[Minified JSON responses]
........
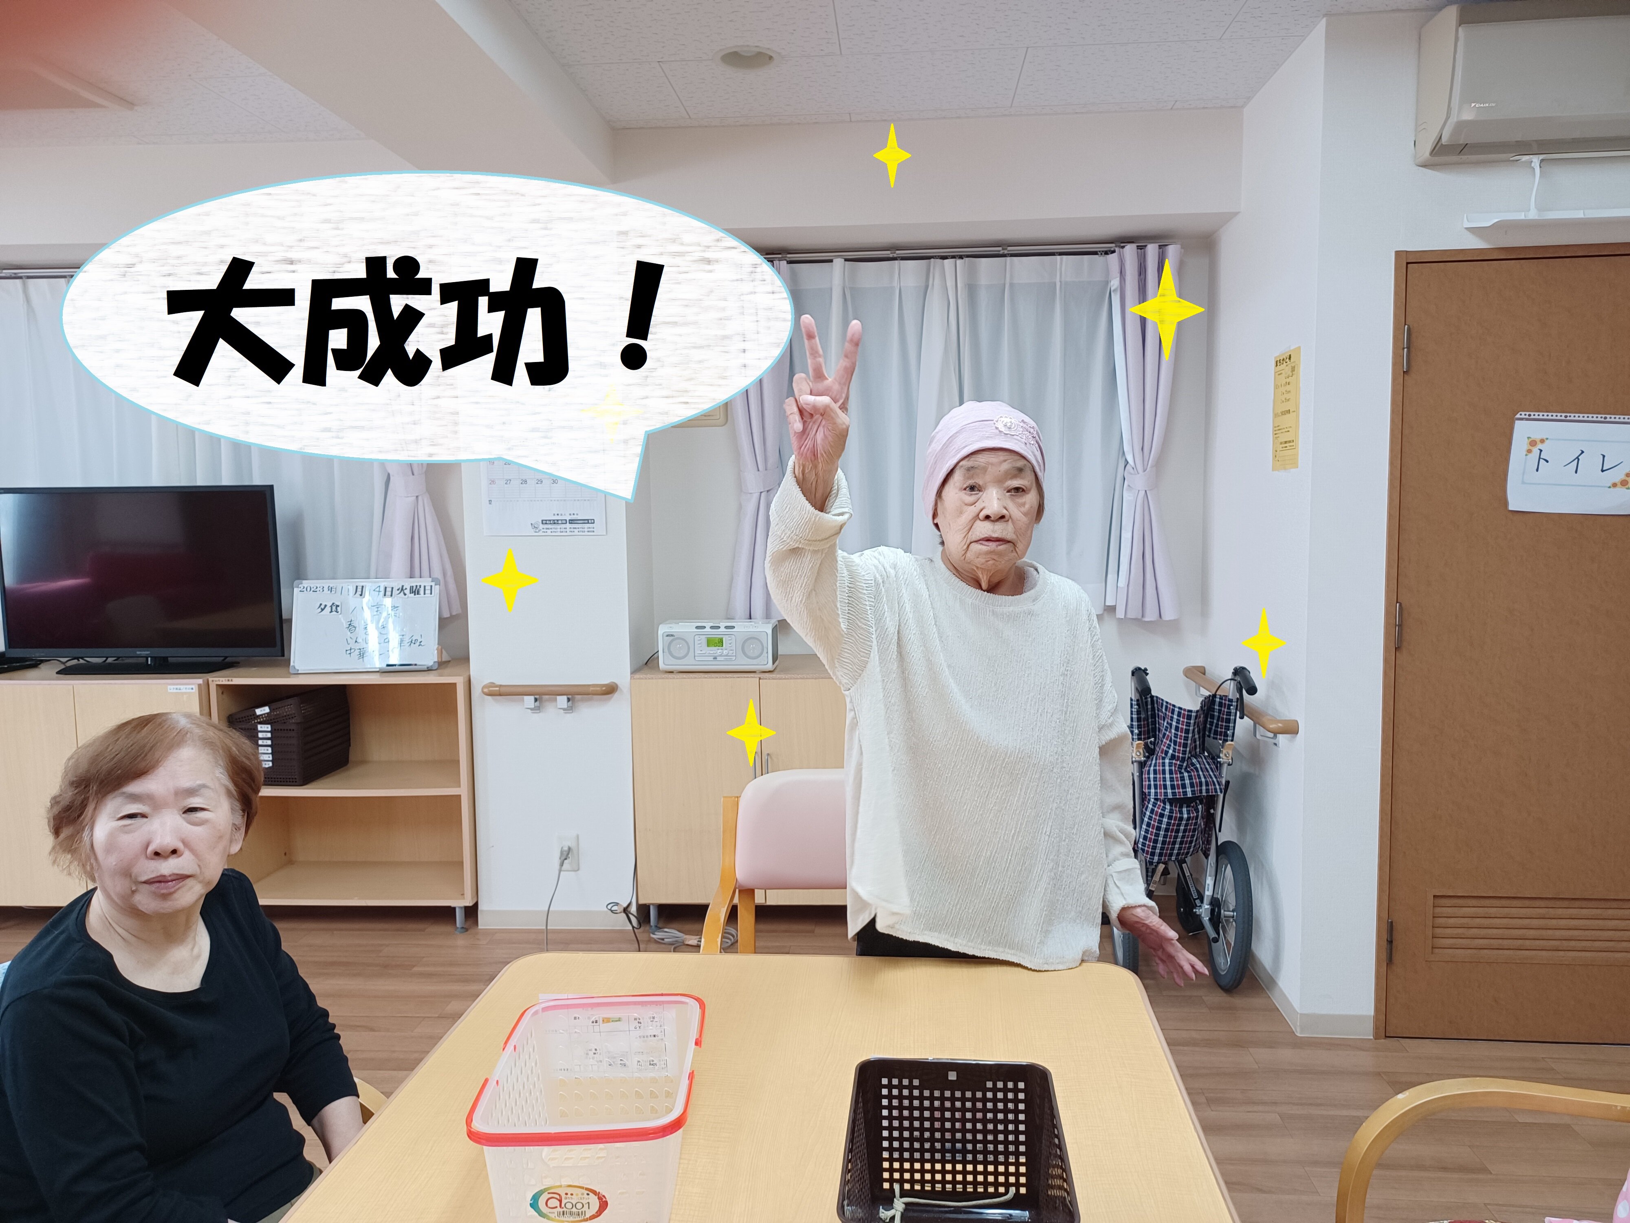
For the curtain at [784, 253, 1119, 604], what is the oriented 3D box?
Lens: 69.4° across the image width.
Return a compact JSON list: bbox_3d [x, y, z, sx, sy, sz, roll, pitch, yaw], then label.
[{"bbox_3d":[0.440,-0.576,3.844,1.172,1.126,0.100,0,5,4],"label":"curtain"}]

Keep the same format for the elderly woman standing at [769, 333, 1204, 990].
[{"bbox_3d":[0.253,0.413,1.675,0.601,1.576,0.510,0,5,4],"label":"elderly woman standing"}]

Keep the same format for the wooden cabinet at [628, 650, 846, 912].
[{"bbox_3d":[-0.145,0.561,3.894,0.810,0.770,0.450,0,5,4],"label":"wooden cabinet"}]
........
Convert the listing above into a Markdown table with a "Row" column that numbers each line and a "Line" column that holds it. Skip the blank lines, and leave the picture out.

▸ **Completed task**
| Row | Line |
|---|---|
| 1 | For the curtain at [784, 253, 1119, 604], what is the oriented 3D box? |
| 2 | Lens: 69.4° across the image width. |
| 3 | Return a compact JSON list: bbox_3d [x, y, z, sx, sy, sz, roll, pitch, yaw], then label. |
| 4 | [{"bbox_3d":[0.440,-0.576,3.844,1.172,1.126,0.100,0,5,4],"label":"curtain"}] |
| 5 | Keep the same format for the elderly woman standing at [769, 333, 1204, 990]. |
| 6 | [{"bbox_3d":[0.253,0.413,1.675,0.601,1.576,0.510,0,5,4],"label":"elderly woman standing"}] |
| 7 | Keep the same format for the wooden cabinet at [628, 650, 846, 912]. |
| 8 | [{"bbox_3d":[-0.145,0.561,3.894,0.810,0.770,0.450,0,5,4],"label":"wooden cabinet"}] |